RNA extraction and reverse transcription

250 mg wet-weight tissue samples were used to isolate total RNA using the mirVana™ miRNA Isolation Kit (Ambion) according to the manufacturer’s protocol for total RNA. Yield was quantified at 260 nm and purity assessed by 260/280 nm ratio using the Nanodrop 1000 Spectrophotometer (Thermo). Further quality assessment was carried out as described previously using the 2100 Bioanalyzer (RIN > 8, Agilent Technologies)43. All samples were stored at −80 °C until further use.

To remove genomic DNA DNase treatment of the isolated RNA was performed before reverse transcription (Thermo Scientific) according to manufacturer’s protocol.
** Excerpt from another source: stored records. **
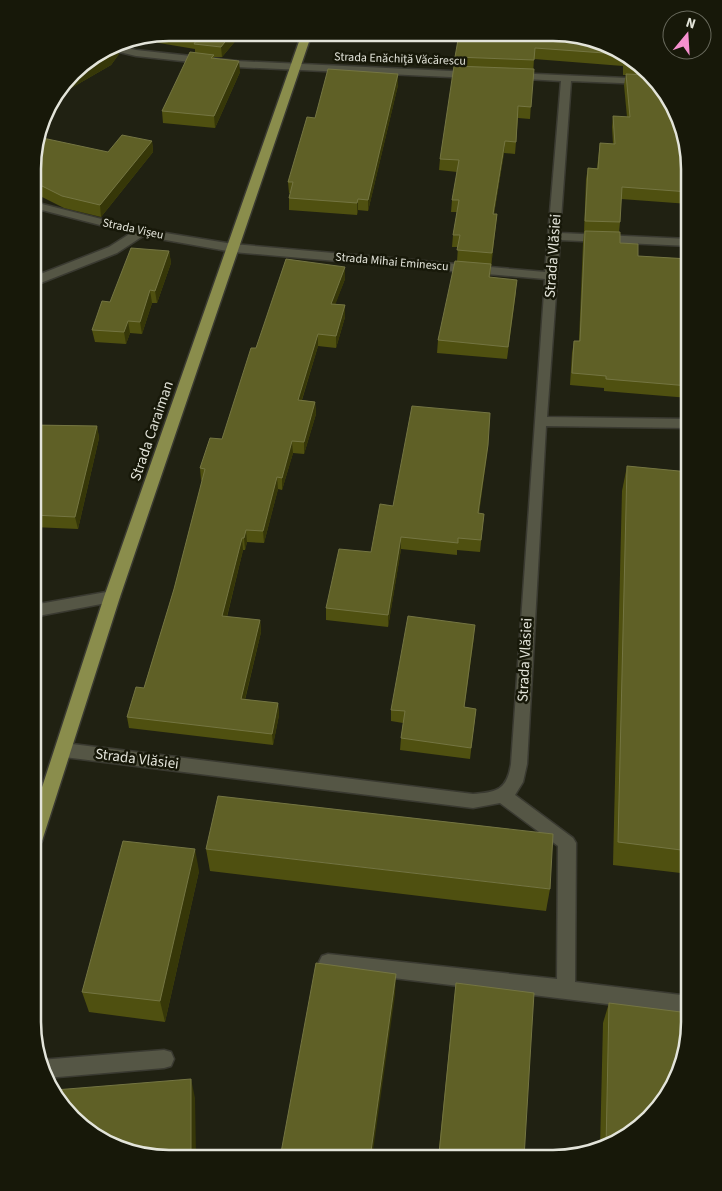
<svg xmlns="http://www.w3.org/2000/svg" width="722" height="1191" font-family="'Source Sans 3',sans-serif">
<rect width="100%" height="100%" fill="#202112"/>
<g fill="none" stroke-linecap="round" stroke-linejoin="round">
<defs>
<g id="minor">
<path d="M114,45L136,50L237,61L472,72L477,75L472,78L237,67L136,56L107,49Z"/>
<path d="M513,73L649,79L650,81L645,84L571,81L560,233L689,239V246L560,240L547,417L689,419V428L546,426L527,764L523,782L515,795L573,838L576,843L575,982L689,996V1014L328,970L322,968L319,962L322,956L328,954L557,979L558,846L500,803L473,808L64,757L58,755L56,750L58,745L64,743L473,794C497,792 507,790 511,764L545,279L233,252L143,236L117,253L33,286V277L109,247L131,233L34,208V202L141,229L233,244L545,272L561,81L509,78L508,76Z"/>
<path d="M112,591L117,593L120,597L117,601L33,617V605Z"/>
<path d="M164,1050L171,1052L174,1059L171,1066L164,1068L46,1078L43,1074L40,1060Z"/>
</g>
<path id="major" d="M302,33H312L120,597L42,841L39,846L33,848V815L104,597Z"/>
</defs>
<use href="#minor" stroke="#3a3a31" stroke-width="3"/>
<use href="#major" stroke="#3a3a31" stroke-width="3"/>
<use href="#minor" fill="#555645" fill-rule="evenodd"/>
<use href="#major" fill="#8a8d4c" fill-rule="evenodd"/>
</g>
<g fill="#4f5010">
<path d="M169,32L242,33L222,57H214V59L240,72L215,128L163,123L162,111L195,53V49L135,39Z"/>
<path d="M579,35L643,66L679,117L690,169L689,204L621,199L620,222L619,232L620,243L638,256L689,259V398L604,391V388L570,385L572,353L574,341H579L583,243L584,232L586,179L588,168H597L600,143L613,144L612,127L613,116L627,117L624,85L626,75H623V66L534,59L530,119L518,118L515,154L504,153L494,214H497L490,277L516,292L507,359L437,353L438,340L457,261L458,247H452L453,235L457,212H451L452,200L457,172L439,170L440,159L455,66V57Z"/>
<path d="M129,40L125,46L118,44L119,54L111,65L66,91L61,90L79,67L117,43Z"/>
<path d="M398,74V85L368,211L358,210L357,215L289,210V198L290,193H289L288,182L315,118Z"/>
<path d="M152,141L153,152L101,217L64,208L34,193V152H108Z"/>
<path d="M169,251L171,263L157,303H152L142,334L130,333L126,344L95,342L92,330L110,302Z"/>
<path d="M345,267V279L335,304L345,305V317L336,348L318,346L302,400L315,402L316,414L304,454L293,453L282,490L278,489L264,543L247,542L245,550H243L227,617L260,620L261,632L245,700L278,703L279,715L273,745L129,728L127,717L144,688L174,589L202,481L201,480L200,468L222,439L256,348Z"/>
<path d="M33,425L97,426L99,438L78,529L33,527Z"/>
<path d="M488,445L479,514H484L480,552L457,550V555L401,549L388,627L326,620V608L371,552Z"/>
<path d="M627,466L689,472V874L613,865L622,491Z"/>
<path d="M474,637L464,708L476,709L470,759L400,750L401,738L403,723L391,721V710Z"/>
<path d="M206,849L550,889L546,911L210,871Z"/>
<path d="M199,871L165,1022L89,1012L82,992Z"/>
<path d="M456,983L524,1158H438Z"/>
<path d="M609,1003L661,1105L605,1148L600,1149L603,1023Z"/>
</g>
<g fill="#363708">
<path d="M232,33H242L222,57L221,47Z"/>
<path d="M129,40L125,46V41Z"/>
<path d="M118,43L119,54L111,65L66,91L65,85L72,76Z"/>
<path d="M239,61L240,72L215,128L214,116Z"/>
<path d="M398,74V85L368,211V200Z"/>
<path d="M152,141L153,152L101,217L100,205Z"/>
<path d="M505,141L504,153L492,226L493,214Z"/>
<path d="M358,199V210L357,215V203Z"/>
<path d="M497,214L496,226L491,265L492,253Z"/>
<path d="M169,251L171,263L157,303L155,291Z"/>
<path d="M345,267V279L331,316V304Z"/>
<path d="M150,290L152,303L142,334L140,322Z"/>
<path d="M345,305V317L336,348V336Z"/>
<path d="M128,321L130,333L126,344L124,332Z"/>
<path d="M318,334V346L298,412V400Z"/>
<path d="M315,402L316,414L304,454V442Z"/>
<path d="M97,426L99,438L78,529L75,517Z"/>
<path d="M292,441L293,453L282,490V478Z"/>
<path d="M488,445L487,457L477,525L478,513Z"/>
<path d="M277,477L278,489L264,543L263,531Z"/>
<path d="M246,530L247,542L245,550L244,538Z"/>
<path d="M401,537V549L388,627V615Z"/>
<path d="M242,538L243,550L224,628L222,616Z"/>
<path d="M260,620L261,632L242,711L241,699Z"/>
<path d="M475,625L474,637L463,719L464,707Z"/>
<path d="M278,703L279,715L273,745L272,734Z"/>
<path d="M195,849L199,871L165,1022L160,1001Z"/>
<path d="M396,974L395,995L372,1158H370Z"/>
<path d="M191,1079L195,1098L196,1157H191Z"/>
</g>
<g fill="#5f6026" stroke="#747542">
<path d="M169,32L232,33L221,47L194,44L197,39L163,34Z"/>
<path d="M459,34L579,35L618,54L535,48L534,60L455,57Z"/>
<path d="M117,43H118L109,54L72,76L79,67Z"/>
<path d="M190,52L214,55L211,58L239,61L214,116L162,111Z"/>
<path d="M624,57L639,65L625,64Z"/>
<path d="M454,66L534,69L531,107L518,106L516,142L505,141L493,214H497L492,253L457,250L460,235H453L459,200H452L459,160L440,159Z"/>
<path d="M328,69L398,74L368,200L358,199L357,203L289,198L293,182H288L307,117L315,118Z"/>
<path d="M626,74L649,75L679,117L690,169L689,192L622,187L620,222L585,221L588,168L598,169L600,143L615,144L613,116L630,117Z"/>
<path d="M122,135L152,141L100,205L62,196L34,182V152L38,137L108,152Z"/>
<path d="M585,231L620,232V243L638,244V256L689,259V386L606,379V376L572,373L574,341H580Z"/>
<path d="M131,248L169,251L155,291L150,290L140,322L128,321L124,332L92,330L102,301L110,302Z"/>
<path d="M286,259L345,267L331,304L345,305L336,336L318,334L298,400L315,402L304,442L292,441L282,478L277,477L263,531L246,530L244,538H242L222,616L260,620L241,699L278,703L272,734L127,717L136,687L144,688L174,589L205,469L200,468L210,438L222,439L251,348H256Z"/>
<path d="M455,261L491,264L489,277L517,280L508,347L438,340Z"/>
<path d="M412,406L490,413L488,445L478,513L484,514L481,540L458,538V543L401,537L388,615L326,608L339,549L371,552L380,504L393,506Z"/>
<path d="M33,425L97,426L75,517L33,515Z"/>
<path d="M627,466L689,472V851L618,842Z"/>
<path d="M408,616L475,625L464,707L476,709L471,748L401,738L405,711L391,710Z"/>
<path d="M218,796L553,834L550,889L206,849Z"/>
<path d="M123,841L195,849L160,1001L82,992Z"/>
<path d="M316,963L396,974L370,1158H280Z"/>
<path d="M456,983L534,993L524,1158H467L439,1154Z"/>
<path d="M609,1003L689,1013V1031L661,1105L606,1148Z"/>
<path d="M191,1079V1157H151L86,1130L55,1090Z"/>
</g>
<g text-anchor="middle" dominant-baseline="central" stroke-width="5" stroke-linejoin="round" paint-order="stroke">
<g font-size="12" fill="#e3e4da" stroke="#171809">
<text transform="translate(400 59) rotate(2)">Strada Enăchiță Văcărescu</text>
<text transform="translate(133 229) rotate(12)">Strada Vișeu</text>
<text transform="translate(392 262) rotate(5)">Strada Mihai Eminescu</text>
</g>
<g font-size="15" fill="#e3e4da" stroke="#171809">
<text transform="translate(553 256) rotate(-86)">Strada Vlăsiei</text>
<text transform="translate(152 431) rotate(-71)">Strada Caraiman</text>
<text transform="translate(525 660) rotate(-87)">Strada Vlăsiei</text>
<text transform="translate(137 759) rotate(7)">Strada Vlăsiei</text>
</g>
</g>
<path d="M0 0H722V1191H0ZM169 41H553A128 128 0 0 1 681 169V1022A128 128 0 0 1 553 1150H169A128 128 0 0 1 41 1022V169A128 128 0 0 1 169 41Z" fill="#171809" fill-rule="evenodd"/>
<path fill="none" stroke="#e3e4da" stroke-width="2.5" d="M169 41H553A128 128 0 0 1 681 169V1022A128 128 0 0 1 553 1150H169A128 128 0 0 1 41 1022V169A128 128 0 0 1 169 41Z"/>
<g transform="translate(687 35) rotate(18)"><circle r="24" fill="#171809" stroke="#696a5d"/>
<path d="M0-4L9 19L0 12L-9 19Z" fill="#f690cf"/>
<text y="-8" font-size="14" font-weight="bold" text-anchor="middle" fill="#e3e4da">N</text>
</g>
</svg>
For first strand cDNA synthesis, 1 µg of total RNA was reverse-transcribed using the RevertAid™ M-MuLV Reverse Transcriptase (Fermentas GmbH) in a reaction volume of 20 µl following the manufacturer’s instructions. The final cDNA was stored in aliquots at −20 °C until further analysis.

Quantitative real-time PCR (qPCR)

Quantification of mRNA expression was performed by RT-qPCR as described previously44, with some modifications. In brief, SYBR Green qPCR was performed using the SensiMix DNA Kit (Quantace Ltd.). 0.2 µM of gene specific primers were added per reaction (Table S1). All oligonucleotides were synthesized by Sigma Aldrich. Amplification was carried out under the following conditions: denaturation at 95 °C for 2 min, followed by 40 cycles with 15 s at 95 °C, 10 s at 60 °C and 10 s at 72 °C. Melting curve analysis was used to confirm product specificity of each qRT-PCR reaction. All primers were optimized by serial dilution of PCR products to detect efficiency, and the primers with efficiency of at least 80% were used for all reactions. All amplicons were verified by sequencing. Reactions were carried out in triplicate using 1 µl of 1:5 diluted cDNA in a 10 µl final reaction volume in a PikoReal™ Real-Time PCR System (Thermo Scientific). Normalisation of expression was performed using three stably expressed reference genes (B2M, HPRT1 and RPLP1). Relative gene expression was obtained by calculating the ∆∆Ct values between the GMO group, isogenic group and the conventional group.

Statistical analysis

All data was expressed as mean ΔCt ± standard deviation (SD) from eight samples for each group and processed using Excel (Table S2). Two-sided student T-Tests were used to test for significance of difference of the means. P ≤ 0.05 was considered statistically significant.

Unsupervised hierarchical (HOPACH) clustering of individual samples was performed and visualised using the default settings of the open-source ALTANALYZE software (http://www.AltAnalyze.org)45 based on the ΔCt values with in-row normalisation to the respective median.

Western blot

Total liver protein was extracted using RIPA buffer and quantified using a BCA assay. Equal amounts of the protein extracts from the individual samples were pooled and 20 μg of total protein per sample were separated on a 10% (w/v) Tris-Glycine SDS-PAGE gel and subsequently transferred onto a 0.45 µm nitrocellulose blotting membrane (Sartorius) by semi-dry electro-blotting for 60–80 min at 1.2 mA/cm2. The membrane background was blocked with 5% skimmed milk (Carl Roth) in TBST for 1 h at room temperature, followed by incubation with primary antibody (BIRC2 (#4952; 1:1,000), GAPDH (#5174; 1:1,000); all Cell Signaling) at 4 °C overnight. Membranes were washed three times in PBST for 10 min and then incubated with the appropriate horseradish-peroxidase linked secondary antibody for 1 h at room temperature. Immuno-reactive proteins were visualized using enhanced chemi-luminescence (ECL Select, Amersham) and the documentation system Fusion SL (VilberLourmat).